#### [WHAT YOU HAVE TO DO]
Look through the records below for the line with "SYRACUSE UNIVERSITY LIBRARIES". Return that line and each one after it up to and including the line with "harmful by the Utah Antidiscrimination", exactly.

(Page-level text extractions)
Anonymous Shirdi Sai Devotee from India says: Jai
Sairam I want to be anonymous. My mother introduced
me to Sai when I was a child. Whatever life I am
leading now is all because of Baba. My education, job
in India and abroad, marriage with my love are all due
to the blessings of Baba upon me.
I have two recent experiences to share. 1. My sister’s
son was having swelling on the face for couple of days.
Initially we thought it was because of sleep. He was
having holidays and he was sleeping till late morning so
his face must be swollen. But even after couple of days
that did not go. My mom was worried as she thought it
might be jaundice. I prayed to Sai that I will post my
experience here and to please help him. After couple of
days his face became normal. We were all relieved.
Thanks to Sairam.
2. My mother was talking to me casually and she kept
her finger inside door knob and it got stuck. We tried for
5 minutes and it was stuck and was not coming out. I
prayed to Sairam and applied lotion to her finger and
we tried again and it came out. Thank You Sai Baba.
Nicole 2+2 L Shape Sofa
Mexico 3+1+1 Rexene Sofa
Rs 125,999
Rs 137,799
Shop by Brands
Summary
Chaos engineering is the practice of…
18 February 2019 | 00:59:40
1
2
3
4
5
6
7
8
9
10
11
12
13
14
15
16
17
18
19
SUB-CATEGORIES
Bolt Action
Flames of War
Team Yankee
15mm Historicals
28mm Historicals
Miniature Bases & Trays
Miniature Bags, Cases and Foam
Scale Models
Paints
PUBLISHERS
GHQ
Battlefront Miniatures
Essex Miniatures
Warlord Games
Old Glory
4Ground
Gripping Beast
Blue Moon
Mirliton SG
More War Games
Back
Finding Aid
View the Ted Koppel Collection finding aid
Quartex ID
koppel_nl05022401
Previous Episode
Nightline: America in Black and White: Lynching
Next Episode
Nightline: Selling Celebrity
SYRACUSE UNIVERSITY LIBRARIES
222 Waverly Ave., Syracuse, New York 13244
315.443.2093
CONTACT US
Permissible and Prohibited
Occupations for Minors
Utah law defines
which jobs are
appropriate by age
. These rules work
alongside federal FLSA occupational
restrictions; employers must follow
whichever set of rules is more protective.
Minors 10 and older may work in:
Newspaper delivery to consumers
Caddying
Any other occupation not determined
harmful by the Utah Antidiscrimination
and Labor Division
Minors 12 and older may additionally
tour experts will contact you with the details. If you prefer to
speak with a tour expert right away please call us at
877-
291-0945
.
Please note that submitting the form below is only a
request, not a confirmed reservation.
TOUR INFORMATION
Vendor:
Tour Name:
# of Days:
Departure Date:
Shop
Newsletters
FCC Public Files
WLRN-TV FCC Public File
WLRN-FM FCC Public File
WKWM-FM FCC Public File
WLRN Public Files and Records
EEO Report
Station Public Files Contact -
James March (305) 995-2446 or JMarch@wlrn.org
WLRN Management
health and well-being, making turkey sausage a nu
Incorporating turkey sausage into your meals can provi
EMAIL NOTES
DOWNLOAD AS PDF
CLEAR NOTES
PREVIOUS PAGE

#### [WRITTEN ANSWER]
SYRACUSE UNIVERSITY LIBRARIES
222 Waverly Ave., Syracuse, New York 13244
315.443.2093
CONTACT US
Permissible and Prohibited
Occupations for Minors
Utah law defines
which jobs are
appropriate by age
. These rules work
alongside federal FLSA occupational
restrictions; employers must follow
whichever set of rules is more protective.
Minors 10 and older may work in:
Newspaper delivery to consumers
Caddying
Any other occupation not determined
harmful by the Utah Antidiscrimination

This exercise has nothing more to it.